Verity’s management wants to make high quality cancer treatment a focus for its hospitals, he said. “We want to leverage the expertise of an urban medical center.”
Douville said he’s concerned about possible federal cuts to medicare and Medi-Cal.
“We should all be concerned about the effect on hospitals being able to provide safe and practical care,” he said. “But I think technology and better communications among caregivers will allow us to overcome any of these challenges.”
He scoffed at an assertion by Rep.
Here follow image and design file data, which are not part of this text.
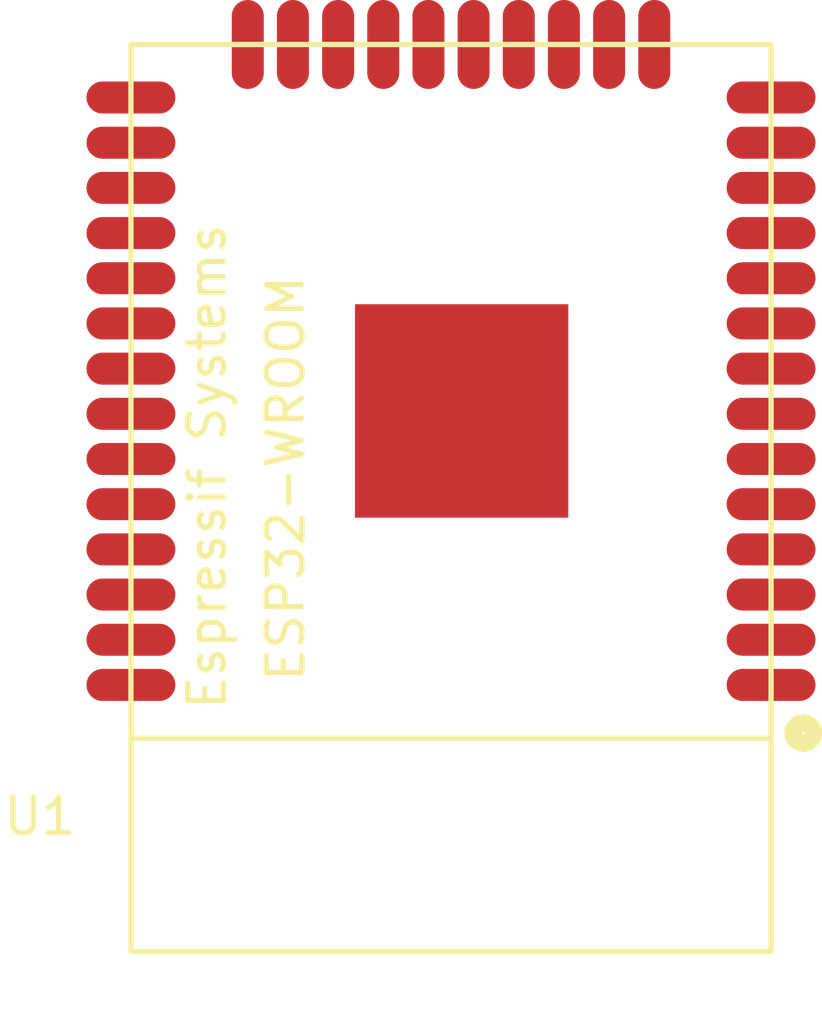
<source format=kicad_pcb>
(kicad_pcb (version 20211014) (generator pcbnew)

  (general
    (thickness 1.6)
  )

  (paper "A4")
  (layers
    (0 "F.Cu" signal)
    (31 "B.Cu" signal)
    (32 "B.Adhes" user "B.Adhesive")
    (33 "F.Adhes" user "F.Adhesive")
    (34 "B.Paste" user)
    (35 "F.Paste" user)
    (36 "B.SilkS" user "B.Silkscreen")
    (37 "F.SilkS" user "F.Silkscreen")
    (38 "B.Mask" user)
    (39 "F.Mask" user)
    (40 "Dwgs.User" user "User.Drawings")
    (41 "Cmts.User" user "User.Comments")
    (42 "Eco1.User" user "User.Eco1")
    (43 "Eco2.User" user "User.Eco2")
    (44 "Edge.Cuts" user)
    (45 "Margin" user)
    (46 "B.CrtYd" user "B.Courtyard")
    (47 "F.CrtYd" user "F.Courtyard")
    (48 "B.Fab" user)
    (49 "F.Fab" user)
  )

  (setup
    (pad_to_mask_clearance 0.051)
    (solder_mask_min_width 0.25)
    (pcbplotparams
      (layerselection 0x00010fc_ffffffff)
      (disableapertmacros false)
      (usegerberextensions false)
      (usegerberattributes false)
      (usegerberadvancedattributes false)
      (creategerberjobfile false)
      (svguseinch false)
      (svgprecision 6)
      (excludeedgelayer true)
      (plotframeref false)
      (viasonmask false)
      (mode 1)
      (useauxorigin false)
      (hpglpennumber 1)
      (hpglpenspeed 20)
      (hpglpendiameter 15.000000)
      (dxfpolygonmode true)
      (dxfimperialunits true)
      (dxfusepcbnewfont true)
      (psnegative false)
      (psa4output false)
      (plotreference true)
      (plotvalue true)
      (plotinvisibletext false)
      (sketchpadsonfab false)
      (subtractmaskfromsilk false)
      (outputformat 1)
      (mirror false)
      (drillshape 1)
      (scaleselection 1)
      (outputdirectory "")
    )
  )

  (net 0 "")
  (net 1 "Net-(U1-Pad38)")
  (net 2 "Net-(U1-Pad37)")
  (net 3 "Net-(U1-Pad36)")
  (net 4 "Net-(U1-Pad35)")
  (net 5 "Net-(U1-Pad34)")
  (net 6 "Net-(U1-Pad33)")
  (net 7 "Net-(U1-Pad32)")
  (net 8 "Net-(U1-Pad31)")
  (net 9 "Net-(U1-Pad30)")
  (net 10 "Net-(U1-Pad29)")
  (net 11 "Net-(U1-Pad28)")
  (net 12 "Net-(U1-Pad27)")
  (net 13 "Net-(U1-Pad26)")
  (net 14 "Net-(U1-Pad25)")
  (net 15 "Net-(U1-Pad24)")
  (net 16 "Net-(U1-Pad23)")
  (net 17 "Net-(U1-Pad22)")
  (net 18 "Net-(U1-Pad21)")
  (net 19 "Net-(U1-Pad20)")
  (net 20 "Net-(U1-Pad19)")
  (net 21 "Net-(U1-Pad18)")
  (net 22 "Net-(U1-Pad17)")
  (net 23 "Net-(U1-Pad16)")
  (net 24 "Net-(U1-Pad15)")
  (net 25 "Net-(U1-Pad14)")
  (net 26 "Net-(U1-Pad13)")
  (net 27 "Net-(U1-Pad12)")
  (net 28 "Net-(U1-Pad11)")
  (net 29 "Net-(U1-Pad10)")
  (net 30 "Net-(U1-Pad9)")
  (net 31 "Net-(U1-Pad8)")
  (net 32 "Net-(U1-Pad7)")
  (net 33 "Net-(U1-Pad6)")
  (net 34 "Net-(U1-Pad5)")
  (net 35 "Net-(U1-Pad4)")
  (net 36 "Net-(U1-Pad3)")
  (net 37 "Net-(U1-Pad2)")
  (net 38 "Net-(U1-Pad1)")
  (net 39 "Net-(U1-Pad39)")

  (footprint "footprints-Lib:ESP32-WROOM-32-Espressif-Symbol-Kicad-62379" (layer "F.Cu") (at 184.15 82.55))

)

</source>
Diane Black (R-Tenn.) that emergency rooms should be allowed to turn away patients and refer them to walk-in clinics or their own physicians at a later date. A federal law passed under President Ronald Reagan required emergency rooms that receive Medicare funds to treat all patients. Before that, some hospitals turned away patients who couldn’t afford treatment.
“That simply contravenes medical ethics and everything that is required for hospitals these days, as well as normal human compassion,” he said. “That’s Tennessee, not our community.”
Douville was raised in Kansas, outside Kansas City, Missouri and got his MD from the University of Kansas, before moving west to study neurology at Stanford. He’s been in medicine for 30 years, including stints at Good Samaritan and Mission Oaks hospitals.
SLRH opened in 1989 as Saint Louise Hospital in Morgan Hill. The hospital moved to Gilroy in 1999.
Dr. Douville’s wife, Sherri, works for a startup called Medigram, which is a mobile communications software at data aggregation service that works with healthcare teams. The couple lives in Los Gatos.